**SUPPLIED PASSAGE:**
=== Begin Enclosure ===

“Convenient, fast – I highly recommend it.”
That’s Toko, Taranaki sheep and beef farmer Nick Brown’s verdict on the online portal MyOSPRI.
Nick is one of more than 1000 sheep farmers who have already ditched paper-based Animal Status Declarations (ASDs) and are now using MyOSPRI to send both farm-to-farm and farm-to-meat processor electronic Animal Status Declarations (eASDs).
The eASDs provide accurate, reliable and readily accessible data about movements of sheep mobs and where farms and other places animals have been or are located – a real bonus for tracking and tracing in the wake of a biosecurity incursion.

Kevin Forward, Head of Traceability at OSPRI, says that the MyOSPRI system will vastly improve the sector’s ability to launch an effective response in the event of a disease outbreak.
“In the unlikely event of an outbreak such as Foot-and-Mouth Disease (FMD), it’s extremely important to keep tracking and tracing of animals accurately recorded and up to date.
“This is particularly critical for movements of mobs of sheep, which unlike cattle and deer are not covered by the National Animal Identification Tracing programme.
“Not only will sheep farmers benefit from using MyOSPRI, but we’ll have a better picture of all locations where cattle, deer and sheep move between for a response team to use in the event of a disease outbreak.
“Movements recorded using paper-based ASDs are not kept in a centralised database and would slow our ability to trace a rapidly moving disease such as FMD.”
Paper ASDs will still need to be used for saleyards, Kevin said.
Nick Brown ditched paper ASDs just before COVID started to get a hold in New Zealand.
“I hate writing stuff down on paper and it’s just so easy to do it on the phone.
“It’s convenient; you can edit the ASD if you make a mistake and it remembers stuff – you don’t have to put your address in every time and that sort of stuff.
“When it’s done you don’t have to worry about taking the docket over to the load out ramp to give to the truckie. You’re not worried about the truckie losing it…One time one of the paper dockets mysteriously got a big hole in it somewhere between the farm and the works.”
Nick found MyOSPRI relatively easy to use “though I guess for some people who aren’t digitally minded and haven’t had much technology in their lives, they might struggle.
“But most farmers have a smartphone these days. Come a time it will all be electronic so we might as well get used to it now.”
MyOSPRI needs an internet connection “but it wouldn’t have to be real fast one, like Netflix speed-type capability,” Nick says.
“I think it’s the way of the future.”
OSPRI says the online customer portal will, in time, enable farmers to access OSPRI’s integrated animal disease and traceability system. It has replaced the eASD system and in the future will bring together NAIT and disease management information into one system, so farmers can view disease information and manage livestock movements easily online, and in one place.

=== End Enclosure ===

**TASK TO COMPLETE:**
Answer these questions from the MyOSPRI article:
1. Where does Nick Brown farm?
2. For what does Kevin Forward say paper ASDs will still need to be used?
3. What does OSPRI say MyOSPRI has replaced?
The items after this text are not needed.

**RECORD EXTRACTS:**
=== Begin Enclosure ===

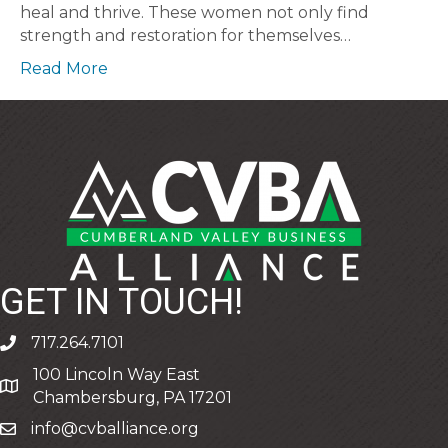
heal and thrive. These women not only find
strength and restoration for themselves…
Read More
GET IN TOUCH!
717.264.7101
phone
100 Lincoln Way East
address
Chambersburg, PA 17201
info@cvballiance.org
email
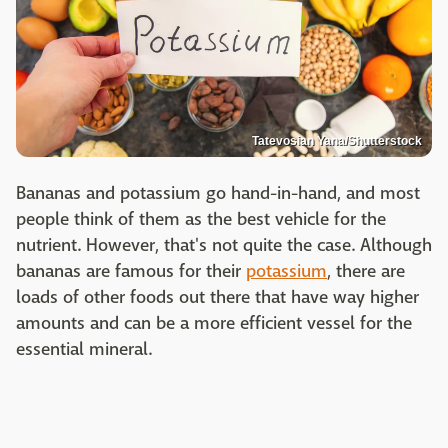
Tatevosian Yana/Shutterstock
Bananas and potassium go hand-in-hand, and most
people think of them as the best vehicle for the
nutrient. However, that's not quite the case. Although
bananas are famous for their
potassium
, there are
loads of other foods out there that have way higher
amounts and can be a more efficient vessel for the
essential mineral.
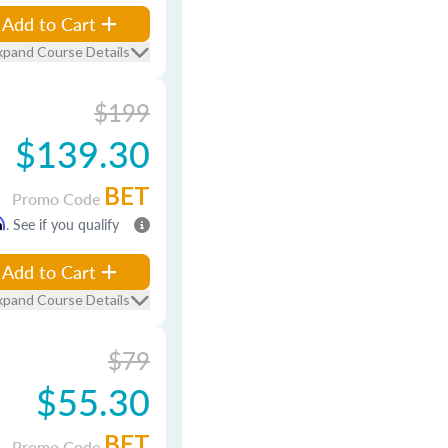
Add to Cart
xpand Course Details
$199
$139.30
BET
Promo Code
m
. See if you qualify
Add to Cart
xpand Course Details
$79
$55.30
BET
Promo Code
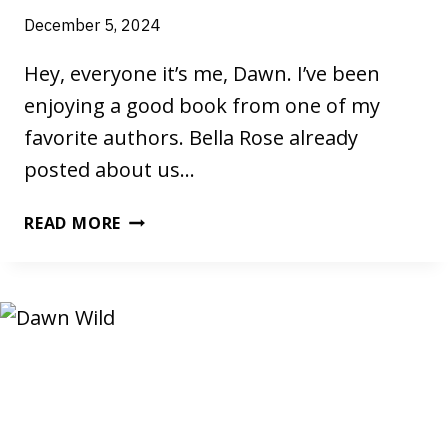
December 5, 2024
Hey, everyone it’s me, Dawn. I’ve been
enjoying a good book from one of my
favorite authors. Bella Rose already
posted about us…
A
READ MORE
GOOD
BOOK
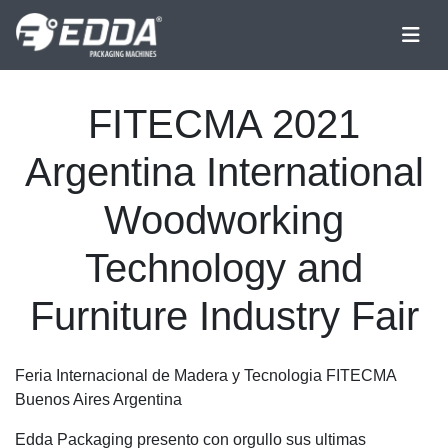
FITECMA 2021
Argentina International
Woodworking
Technology and
Furniture Industry Fair
Feria Internacional de Madera y Tecnologia FITECMA
Buenos Aires Argentina
Edda Packaging presento con orgullo sus ultimas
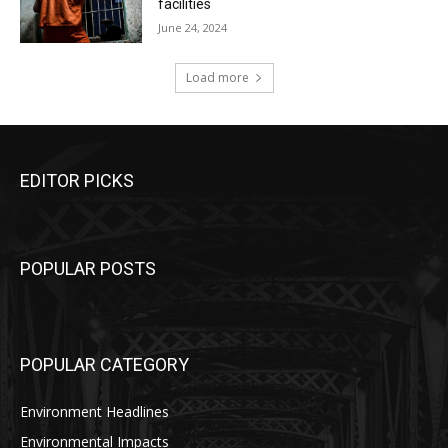
facilities
June 24, 2024
Load more
EDITOR PICKS
POPULAR POSTS
POPULAR CATEGORY
Environment Headlines
Environmental Impacts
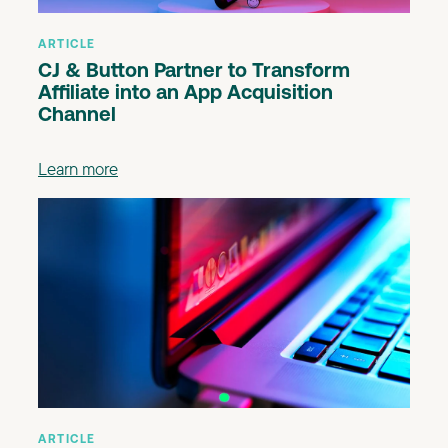
ARTICLE
CJ & Button Partner to Transform
Affiliate into an App Acquisition
Channel
Learn more
ARTICLE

=== End Enclosure ===

**REPLY:**
1. Toko, Taranaki
2. Saleyards
3. The eASD system